As we consolidate our established markets, it has also become essential to position Mauritius in newly emerging countries where we have secured preferential market access. The trade agreements that Mauritius recently signed—namely CECPA with India, the China FTA and AfCFTA—provide economic operators of all parties with numerous opportunities and EDB’s offices are there to fully tap into those.

These trade agreements represent different opportunities in themselves and EDB has further initiated background work to understand the capacity building and investment requirements of our current exporters to fully exploit these opportunities.

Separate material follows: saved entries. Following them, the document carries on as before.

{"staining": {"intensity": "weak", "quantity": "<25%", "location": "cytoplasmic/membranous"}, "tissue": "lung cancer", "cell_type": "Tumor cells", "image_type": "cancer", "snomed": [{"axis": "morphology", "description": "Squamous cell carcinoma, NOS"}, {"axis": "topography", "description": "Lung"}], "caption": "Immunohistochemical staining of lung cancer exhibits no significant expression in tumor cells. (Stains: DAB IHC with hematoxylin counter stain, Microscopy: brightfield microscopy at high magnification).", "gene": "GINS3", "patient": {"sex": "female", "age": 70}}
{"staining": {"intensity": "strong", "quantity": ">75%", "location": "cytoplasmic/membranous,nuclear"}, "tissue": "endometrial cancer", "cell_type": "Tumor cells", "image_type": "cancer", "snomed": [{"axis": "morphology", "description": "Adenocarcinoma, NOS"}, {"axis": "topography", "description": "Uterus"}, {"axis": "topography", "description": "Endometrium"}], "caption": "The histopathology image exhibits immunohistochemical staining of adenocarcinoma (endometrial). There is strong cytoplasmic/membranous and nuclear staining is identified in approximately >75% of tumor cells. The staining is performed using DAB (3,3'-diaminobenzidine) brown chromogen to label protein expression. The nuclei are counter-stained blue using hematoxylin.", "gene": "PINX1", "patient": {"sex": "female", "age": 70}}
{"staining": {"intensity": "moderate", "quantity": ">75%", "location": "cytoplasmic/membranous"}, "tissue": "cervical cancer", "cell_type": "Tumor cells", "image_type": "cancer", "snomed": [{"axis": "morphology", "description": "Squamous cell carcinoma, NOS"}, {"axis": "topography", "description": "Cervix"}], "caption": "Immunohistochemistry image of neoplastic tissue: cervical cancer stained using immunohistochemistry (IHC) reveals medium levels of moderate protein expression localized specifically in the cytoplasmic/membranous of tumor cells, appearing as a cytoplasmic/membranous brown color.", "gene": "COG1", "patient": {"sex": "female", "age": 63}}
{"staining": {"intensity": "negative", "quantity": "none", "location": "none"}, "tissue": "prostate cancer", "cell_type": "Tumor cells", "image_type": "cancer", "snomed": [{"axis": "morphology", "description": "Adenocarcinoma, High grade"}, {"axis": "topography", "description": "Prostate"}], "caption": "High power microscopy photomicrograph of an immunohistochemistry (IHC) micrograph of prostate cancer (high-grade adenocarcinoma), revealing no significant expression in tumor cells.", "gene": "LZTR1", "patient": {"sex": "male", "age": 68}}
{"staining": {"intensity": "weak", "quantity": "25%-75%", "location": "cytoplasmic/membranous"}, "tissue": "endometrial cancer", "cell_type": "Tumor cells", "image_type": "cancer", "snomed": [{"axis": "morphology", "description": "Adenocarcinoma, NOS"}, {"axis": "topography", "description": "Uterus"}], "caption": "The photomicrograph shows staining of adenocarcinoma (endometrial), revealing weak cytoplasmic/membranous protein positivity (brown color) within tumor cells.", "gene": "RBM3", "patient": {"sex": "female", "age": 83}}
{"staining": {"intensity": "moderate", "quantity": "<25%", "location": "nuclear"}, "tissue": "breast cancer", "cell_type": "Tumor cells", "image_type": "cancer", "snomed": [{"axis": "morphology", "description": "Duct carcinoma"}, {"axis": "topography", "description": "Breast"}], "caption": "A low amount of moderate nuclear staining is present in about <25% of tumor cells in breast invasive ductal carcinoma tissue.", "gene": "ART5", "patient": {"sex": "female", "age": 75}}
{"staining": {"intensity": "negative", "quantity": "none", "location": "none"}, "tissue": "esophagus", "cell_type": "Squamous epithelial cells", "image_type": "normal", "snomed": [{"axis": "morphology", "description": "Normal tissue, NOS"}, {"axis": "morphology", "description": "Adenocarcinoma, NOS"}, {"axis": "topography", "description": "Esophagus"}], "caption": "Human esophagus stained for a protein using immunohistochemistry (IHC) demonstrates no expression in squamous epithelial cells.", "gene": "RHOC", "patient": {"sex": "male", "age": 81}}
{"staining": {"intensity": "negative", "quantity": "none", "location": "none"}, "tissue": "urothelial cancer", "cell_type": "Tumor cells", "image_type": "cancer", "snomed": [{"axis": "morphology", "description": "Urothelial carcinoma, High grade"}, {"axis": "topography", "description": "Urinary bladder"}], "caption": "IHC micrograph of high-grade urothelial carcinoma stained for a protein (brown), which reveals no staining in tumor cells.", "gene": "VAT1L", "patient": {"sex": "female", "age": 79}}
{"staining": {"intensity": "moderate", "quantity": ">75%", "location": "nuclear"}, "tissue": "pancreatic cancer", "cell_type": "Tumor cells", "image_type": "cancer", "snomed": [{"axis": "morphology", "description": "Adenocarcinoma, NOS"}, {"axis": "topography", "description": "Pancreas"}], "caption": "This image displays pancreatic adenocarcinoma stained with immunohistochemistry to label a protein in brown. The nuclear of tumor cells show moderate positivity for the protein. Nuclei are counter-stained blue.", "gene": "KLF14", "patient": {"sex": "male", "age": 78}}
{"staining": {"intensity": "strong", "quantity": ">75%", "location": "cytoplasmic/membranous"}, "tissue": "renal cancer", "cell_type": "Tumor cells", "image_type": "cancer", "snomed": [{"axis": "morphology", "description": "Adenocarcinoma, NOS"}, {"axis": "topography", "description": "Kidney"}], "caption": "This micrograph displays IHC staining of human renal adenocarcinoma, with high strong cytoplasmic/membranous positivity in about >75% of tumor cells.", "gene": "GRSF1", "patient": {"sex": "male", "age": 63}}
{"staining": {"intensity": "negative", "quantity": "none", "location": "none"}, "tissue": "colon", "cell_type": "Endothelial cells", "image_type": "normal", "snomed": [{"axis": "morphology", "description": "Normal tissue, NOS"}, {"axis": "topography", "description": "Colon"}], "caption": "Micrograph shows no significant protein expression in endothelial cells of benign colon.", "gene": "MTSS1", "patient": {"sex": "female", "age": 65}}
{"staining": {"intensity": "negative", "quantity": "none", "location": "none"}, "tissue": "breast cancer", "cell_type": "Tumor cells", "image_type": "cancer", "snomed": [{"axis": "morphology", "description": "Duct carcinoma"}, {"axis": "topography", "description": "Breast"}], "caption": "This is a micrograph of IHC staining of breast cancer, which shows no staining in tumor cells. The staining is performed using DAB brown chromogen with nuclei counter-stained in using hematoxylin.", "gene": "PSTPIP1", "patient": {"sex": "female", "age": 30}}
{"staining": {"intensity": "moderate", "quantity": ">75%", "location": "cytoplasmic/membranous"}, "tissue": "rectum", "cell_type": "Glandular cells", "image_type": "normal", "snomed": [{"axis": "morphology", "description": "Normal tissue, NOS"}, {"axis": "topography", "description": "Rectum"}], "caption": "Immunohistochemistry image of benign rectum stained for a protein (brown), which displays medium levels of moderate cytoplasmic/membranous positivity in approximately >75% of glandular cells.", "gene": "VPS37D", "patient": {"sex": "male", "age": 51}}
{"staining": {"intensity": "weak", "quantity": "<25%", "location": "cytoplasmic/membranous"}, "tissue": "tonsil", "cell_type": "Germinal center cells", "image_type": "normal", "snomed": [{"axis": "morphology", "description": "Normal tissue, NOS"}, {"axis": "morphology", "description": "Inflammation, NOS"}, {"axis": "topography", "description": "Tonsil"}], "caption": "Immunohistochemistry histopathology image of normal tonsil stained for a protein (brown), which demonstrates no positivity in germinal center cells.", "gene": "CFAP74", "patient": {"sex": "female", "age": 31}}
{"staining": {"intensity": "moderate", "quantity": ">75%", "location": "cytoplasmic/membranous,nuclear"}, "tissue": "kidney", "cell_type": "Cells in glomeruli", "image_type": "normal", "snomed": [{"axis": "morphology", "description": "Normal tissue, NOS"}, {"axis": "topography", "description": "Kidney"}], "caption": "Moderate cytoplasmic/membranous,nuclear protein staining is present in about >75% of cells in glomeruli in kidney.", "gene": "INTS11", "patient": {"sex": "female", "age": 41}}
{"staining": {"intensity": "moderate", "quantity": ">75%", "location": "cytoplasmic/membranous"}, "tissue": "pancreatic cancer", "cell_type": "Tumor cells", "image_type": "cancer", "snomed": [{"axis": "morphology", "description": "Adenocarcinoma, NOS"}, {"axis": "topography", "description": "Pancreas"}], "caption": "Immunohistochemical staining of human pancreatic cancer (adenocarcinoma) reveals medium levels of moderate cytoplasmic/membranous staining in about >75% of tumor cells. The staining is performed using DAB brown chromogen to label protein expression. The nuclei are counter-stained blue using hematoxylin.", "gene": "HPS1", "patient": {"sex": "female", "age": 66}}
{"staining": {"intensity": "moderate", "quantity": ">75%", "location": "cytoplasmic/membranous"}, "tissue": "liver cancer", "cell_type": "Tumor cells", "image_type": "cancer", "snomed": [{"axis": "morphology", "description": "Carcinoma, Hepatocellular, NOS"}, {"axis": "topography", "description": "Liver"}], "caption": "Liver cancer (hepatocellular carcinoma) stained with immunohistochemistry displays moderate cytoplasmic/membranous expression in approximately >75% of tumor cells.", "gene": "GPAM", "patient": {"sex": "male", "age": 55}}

India and China are already the two major trading partners of Mauritius and recently South Africa has emerged as a leading market for Mauritian exporters. We strongly believe that we can position ourselves as a manufacturing hub as well as a jurisdiction of choice for Indian and Chinese businesses to service the African continent from.

 

What are your own personal ambitions as CEO of EDB, and what key priorities and projects are you working on to take the organization or the Mauritian economy to the next level?

The government has demonstrated its determination to build the future of Mauritius on the triptych of sustainability, innovation and inclusiveness. Our actions at EDB will therefore go in this direction. My key priorities are the continuous improvement of the business environment, developing new pillars in line with the government’s vision, and advocating for the right regulatory framework to attract more local and foreign investments in traditional and new sectors.

We will continue with our mission to promote Mauritius as the platform of choice for investors to service the African continent and, finally, we will multiply our efforts to make the most of the opportunities under the new trade agreements.